I liked the results from comparing perl and module releases being tested over time. Most of the hoops to jump through were with release dates and getting R to render how I wanted. Here are those hoops, along with how I jumped.
CPAN Testers has a results page for each module. On there, a nice friendly JSON button links to all the test results:
[
{
"status" : "PASS",
"osvers" : "2.11",
"state" : "pass",
"osname" : "solaris",
"platform" : "i86pc-solaris-thread-multi",
"version" : "0.615",
"distribution" : "XML-Writer",
"perl" : "5.10.0",
"fulldate" : "201201182135",
...
},
...
]
This is really easy to parse with JSON.pm.

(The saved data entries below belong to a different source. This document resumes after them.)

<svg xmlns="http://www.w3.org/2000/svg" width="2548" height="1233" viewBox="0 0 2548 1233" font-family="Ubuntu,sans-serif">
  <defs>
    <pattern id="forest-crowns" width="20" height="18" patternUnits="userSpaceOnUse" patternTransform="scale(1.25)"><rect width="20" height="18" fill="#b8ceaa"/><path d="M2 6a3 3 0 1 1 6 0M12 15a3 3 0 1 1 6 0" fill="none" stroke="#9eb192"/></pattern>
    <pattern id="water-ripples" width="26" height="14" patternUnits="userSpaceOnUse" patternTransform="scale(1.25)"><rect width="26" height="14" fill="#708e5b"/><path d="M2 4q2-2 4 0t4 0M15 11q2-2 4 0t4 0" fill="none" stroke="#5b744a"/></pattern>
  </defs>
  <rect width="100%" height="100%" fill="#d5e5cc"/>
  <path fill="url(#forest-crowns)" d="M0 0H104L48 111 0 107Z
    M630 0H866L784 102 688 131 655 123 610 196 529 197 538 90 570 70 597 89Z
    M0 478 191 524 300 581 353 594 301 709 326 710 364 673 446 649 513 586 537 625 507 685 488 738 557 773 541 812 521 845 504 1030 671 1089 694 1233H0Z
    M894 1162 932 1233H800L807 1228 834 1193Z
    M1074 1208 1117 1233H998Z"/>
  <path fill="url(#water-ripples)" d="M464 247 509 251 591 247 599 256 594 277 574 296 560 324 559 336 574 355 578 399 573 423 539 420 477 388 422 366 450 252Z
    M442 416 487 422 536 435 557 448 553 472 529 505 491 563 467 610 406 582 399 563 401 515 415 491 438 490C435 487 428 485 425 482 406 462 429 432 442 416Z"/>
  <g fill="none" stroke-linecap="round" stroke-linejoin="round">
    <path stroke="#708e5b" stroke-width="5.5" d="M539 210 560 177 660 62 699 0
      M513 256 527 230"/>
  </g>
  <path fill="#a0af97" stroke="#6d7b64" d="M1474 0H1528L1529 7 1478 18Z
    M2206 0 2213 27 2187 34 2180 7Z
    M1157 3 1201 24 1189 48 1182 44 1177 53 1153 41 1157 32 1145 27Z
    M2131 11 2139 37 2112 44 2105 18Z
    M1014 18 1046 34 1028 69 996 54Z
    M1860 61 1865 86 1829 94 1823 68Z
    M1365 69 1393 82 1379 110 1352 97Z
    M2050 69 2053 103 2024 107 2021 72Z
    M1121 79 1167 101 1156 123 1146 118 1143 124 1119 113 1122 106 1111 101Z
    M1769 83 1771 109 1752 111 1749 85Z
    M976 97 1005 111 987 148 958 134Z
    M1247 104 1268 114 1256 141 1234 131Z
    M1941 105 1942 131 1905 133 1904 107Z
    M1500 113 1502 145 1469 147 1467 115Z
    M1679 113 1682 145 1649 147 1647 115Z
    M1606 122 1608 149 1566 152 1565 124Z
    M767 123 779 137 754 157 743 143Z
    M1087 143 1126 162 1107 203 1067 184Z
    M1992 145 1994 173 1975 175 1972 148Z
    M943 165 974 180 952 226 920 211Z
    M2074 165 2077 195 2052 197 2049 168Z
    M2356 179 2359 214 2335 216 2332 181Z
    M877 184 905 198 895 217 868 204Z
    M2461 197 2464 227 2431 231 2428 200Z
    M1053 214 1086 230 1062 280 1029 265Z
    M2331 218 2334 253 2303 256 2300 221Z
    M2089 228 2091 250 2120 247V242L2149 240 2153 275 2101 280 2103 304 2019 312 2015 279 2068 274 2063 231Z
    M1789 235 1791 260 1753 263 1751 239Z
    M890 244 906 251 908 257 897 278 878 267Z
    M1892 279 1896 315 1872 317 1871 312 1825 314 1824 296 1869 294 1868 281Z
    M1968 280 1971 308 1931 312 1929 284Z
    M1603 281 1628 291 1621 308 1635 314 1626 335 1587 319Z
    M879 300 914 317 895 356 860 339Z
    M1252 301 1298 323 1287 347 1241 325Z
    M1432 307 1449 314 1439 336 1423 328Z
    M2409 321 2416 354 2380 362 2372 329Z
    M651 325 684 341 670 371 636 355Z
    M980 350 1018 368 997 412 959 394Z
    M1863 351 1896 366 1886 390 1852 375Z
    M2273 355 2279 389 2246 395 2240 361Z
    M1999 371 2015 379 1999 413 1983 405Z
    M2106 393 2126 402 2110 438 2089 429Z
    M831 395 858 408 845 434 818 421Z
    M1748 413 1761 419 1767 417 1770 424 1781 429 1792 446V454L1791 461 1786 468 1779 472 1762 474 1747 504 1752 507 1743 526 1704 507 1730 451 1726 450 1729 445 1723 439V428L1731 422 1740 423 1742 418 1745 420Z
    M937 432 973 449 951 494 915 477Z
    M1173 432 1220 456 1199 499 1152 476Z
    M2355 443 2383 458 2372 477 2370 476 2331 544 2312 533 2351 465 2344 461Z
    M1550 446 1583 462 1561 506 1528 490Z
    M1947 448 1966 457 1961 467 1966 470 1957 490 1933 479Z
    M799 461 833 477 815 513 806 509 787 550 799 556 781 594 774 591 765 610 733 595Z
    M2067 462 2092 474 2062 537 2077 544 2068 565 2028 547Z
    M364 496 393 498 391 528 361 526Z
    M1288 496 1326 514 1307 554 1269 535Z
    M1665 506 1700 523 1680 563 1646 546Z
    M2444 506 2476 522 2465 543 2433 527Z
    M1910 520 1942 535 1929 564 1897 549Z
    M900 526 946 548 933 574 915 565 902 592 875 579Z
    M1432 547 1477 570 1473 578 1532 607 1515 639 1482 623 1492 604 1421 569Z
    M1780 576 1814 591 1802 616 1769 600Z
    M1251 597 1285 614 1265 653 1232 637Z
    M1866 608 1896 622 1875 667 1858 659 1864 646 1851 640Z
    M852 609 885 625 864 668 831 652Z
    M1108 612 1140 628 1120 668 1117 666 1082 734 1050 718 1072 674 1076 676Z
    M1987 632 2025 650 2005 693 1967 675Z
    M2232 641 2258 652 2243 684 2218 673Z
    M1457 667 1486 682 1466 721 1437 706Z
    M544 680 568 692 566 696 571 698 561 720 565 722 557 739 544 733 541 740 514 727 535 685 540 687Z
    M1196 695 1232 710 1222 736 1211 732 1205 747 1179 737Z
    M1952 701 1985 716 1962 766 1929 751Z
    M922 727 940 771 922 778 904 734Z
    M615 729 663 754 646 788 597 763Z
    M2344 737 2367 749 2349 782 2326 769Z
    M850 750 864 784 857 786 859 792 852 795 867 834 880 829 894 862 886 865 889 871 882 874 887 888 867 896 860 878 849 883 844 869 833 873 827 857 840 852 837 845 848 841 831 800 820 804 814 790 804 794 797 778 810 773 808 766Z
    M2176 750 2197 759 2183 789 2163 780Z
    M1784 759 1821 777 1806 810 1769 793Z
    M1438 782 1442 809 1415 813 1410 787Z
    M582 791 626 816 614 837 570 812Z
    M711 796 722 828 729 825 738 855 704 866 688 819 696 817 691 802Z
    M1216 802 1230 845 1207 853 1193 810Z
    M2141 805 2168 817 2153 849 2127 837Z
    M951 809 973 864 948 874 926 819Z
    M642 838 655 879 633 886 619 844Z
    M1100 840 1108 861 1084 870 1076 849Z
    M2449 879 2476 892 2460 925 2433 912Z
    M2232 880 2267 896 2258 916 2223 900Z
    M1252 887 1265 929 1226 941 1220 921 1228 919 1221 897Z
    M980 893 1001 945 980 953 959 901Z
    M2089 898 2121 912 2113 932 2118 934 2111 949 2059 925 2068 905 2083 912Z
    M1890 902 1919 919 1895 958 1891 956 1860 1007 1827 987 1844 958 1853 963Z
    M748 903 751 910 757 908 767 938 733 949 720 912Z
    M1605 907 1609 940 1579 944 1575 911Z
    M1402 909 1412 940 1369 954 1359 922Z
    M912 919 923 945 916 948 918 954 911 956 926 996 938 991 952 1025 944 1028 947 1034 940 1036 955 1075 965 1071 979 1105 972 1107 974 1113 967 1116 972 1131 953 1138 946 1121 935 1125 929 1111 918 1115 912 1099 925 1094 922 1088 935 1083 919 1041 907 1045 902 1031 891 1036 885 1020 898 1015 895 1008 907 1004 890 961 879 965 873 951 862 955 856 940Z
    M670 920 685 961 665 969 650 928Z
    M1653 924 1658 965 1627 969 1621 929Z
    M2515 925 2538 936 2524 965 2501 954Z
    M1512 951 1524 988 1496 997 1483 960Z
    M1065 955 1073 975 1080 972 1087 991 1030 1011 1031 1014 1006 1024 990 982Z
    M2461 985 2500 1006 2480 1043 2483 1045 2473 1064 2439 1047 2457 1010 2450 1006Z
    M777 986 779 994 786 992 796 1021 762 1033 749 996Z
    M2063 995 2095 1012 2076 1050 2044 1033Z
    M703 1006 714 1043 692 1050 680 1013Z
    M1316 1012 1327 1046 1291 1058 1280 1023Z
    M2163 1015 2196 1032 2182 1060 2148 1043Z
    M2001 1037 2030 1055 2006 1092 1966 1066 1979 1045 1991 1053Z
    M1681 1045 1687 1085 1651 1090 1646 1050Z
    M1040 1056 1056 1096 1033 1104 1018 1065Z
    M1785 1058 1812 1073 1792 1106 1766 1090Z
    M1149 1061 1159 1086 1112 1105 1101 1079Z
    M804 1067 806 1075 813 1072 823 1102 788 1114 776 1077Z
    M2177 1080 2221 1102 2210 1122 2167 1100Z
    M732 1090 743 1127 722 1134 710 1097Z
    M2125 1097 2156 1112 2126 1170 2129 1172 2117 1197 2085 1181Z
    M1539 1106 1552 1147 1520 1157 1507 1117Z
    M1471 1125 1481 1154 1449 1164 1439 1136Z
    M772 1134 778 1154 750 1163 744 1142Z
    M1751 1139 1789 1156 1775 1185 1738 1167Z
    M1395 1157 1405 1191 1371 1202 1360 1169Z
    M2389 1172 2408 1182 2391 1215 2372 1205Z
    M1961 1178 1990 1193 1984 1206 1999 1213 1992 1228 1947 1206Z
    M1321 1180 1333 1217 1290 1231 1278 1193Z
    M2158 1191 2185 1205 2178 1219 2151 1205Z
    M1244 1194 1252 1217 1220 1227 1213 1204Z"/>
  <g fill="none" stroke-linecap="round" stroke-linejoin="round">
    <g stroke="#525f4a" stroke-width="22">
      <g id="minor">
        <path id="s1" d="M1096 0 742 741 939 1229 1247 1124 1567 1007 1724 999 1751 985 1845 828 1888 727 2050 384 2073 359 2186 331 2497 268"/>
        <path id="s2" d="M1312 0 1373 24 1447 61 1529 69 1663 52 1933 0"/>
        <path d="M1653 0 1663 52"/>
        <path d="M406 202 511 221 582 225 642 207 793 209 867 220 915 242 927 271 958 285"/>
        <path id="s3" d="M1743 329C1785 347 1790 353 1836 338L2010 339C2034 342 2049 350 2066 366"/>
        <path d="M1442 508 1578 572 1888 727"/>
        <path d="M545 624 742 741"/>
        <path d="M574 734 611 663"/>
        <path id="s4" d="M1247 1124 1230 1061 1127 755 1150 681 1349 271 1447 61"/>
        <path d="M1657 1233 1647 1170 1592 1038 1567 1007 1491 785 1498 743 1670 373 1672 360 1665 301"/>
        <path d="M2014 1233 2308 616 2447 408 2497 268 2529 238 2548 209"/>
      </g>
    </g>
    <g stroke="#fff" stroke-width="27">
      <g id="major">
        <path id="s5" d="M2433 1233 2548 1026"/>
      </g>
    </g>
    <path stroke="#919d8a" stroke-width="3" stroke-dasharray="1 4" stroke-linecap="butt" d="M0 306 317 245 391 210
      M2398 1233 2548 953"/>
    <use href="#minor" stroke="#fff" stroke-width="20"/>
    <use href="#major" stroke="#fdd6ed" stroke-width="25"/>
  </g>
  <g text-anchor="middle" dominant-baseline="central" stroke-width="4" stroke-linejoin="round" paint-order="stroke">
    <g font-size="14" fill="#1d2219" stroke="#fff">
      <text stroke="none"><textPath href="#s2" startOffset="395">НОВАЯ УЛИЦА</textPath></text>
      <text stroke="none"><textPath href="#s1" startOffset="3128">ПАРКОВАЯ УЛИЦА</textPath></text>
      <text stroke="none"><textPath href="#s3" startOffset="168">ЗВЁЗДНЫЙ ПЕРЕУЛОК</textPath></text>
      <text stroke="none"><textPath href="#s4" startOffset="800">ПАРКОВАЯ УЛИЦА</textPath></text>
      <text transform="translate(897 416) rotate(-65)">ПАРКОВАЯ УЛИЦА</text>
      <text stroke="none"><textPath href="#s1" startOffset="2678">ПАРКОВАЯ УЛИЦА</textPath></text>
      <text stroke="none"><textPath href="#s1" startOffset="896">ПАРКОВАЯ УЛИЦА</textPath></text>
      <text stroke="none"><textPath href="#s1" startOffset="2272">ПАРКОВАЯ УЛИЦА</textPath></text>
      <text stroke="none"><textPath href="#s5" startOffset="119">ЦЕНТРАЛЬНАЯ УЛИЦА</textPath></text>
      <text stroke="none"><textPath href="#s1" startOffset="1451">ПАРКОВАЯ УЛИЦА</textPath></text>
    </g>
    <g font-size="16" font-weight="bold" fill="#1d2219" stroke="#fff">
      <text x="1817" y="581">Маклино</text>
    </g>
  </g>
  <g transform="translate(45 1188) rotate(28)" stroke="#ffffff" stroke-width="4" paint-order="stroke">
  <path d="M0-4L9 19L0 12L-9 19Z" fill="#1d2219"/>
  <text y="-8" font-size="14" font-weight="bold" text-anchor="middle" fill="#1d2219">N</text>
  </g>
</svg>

Once we have clones of the Perl git repository and XML::Writer we can get the times at which those releases were tagged. Perl’s tags have used a number of conventions so, in essence:
while read p; do
...
elif git rev-parse --quiet --verify perl-"$p" >/dev/null; then
t="perl-$p"
else
t="v$p"
...
echo "$p,$t","`git show "$t" --pretty=format:Stamp,%ct | grep ^Stamp, | cut -f2 -d,`"
to get output like:
| ID | Tag | Stamp |
|---|---|---|
| XML-Writer-0.3 | xml-writer-0.3 | 944761768 |
| XML-Writer-0.4 | xml-writer-0.4 | 954899991 |
| ... | ||
| 5.5.3 | perl-5.005_03 | 922659709 |
| 5.6.0 | perl-5.6.0 | 953789951 |
| ... |
We then process all this using a perl script to get CSV output with the corresponding release dates of the software used in each test.
Get the data in with d <- read.csv('data.csv') and then start to plot.
A simple plot(x$key, x$value) is a great start when analysing data.
If we want control over how the results look, R is happy to give us
that control. Too much? Maybe!
First, plot without labels (plot(d$xmlwriter, d$perl, ..., xaxt='n', yaxt='n')), then add in
axes for dates:
dates <- ISOdate(1999:2012, 1, 1) axis(1, at=dates, labels=format(dates, "%Y")) dates <- ISOdate(seq(2000, 2012, 2), 1, 1) axis(2, at=dates, labels=format(dates, "%Y"))
Use abline to show guidelines for specific releases:
# Perl releases:
abline(h=1305397133, col='darkgray')
abline(h=1271077269, col='darkgray')
abline(h=1198315389, col='darkgray')
abline(h=1027029998, col='darkgray')
abline(h=953789951, col='darkgray')
axis(4, at=c(1305397133, 1271077269, 1198315389, 1027029998, 953789951), c('v5.14.0', 'v5.12.0', 'v5.10.0', 'v5.8.0', 'v5.6.0'), tick=FALSE, las=2)
For each XML::Writer release, I wanted to show the mean release date of
the perls it had been tested with. We can use aggregate across the tests
to group the perl release dates (d$perl) by the corresponding XML::Writer
version, then summarise by taking the mean and plot it as a line:
points(aggregate(d$perl, list(d$xmlwriter), mean), type='l', col='blue')
This shows that the test perls are getting more recent; it’s nice to to show and to quantify this kind of thing.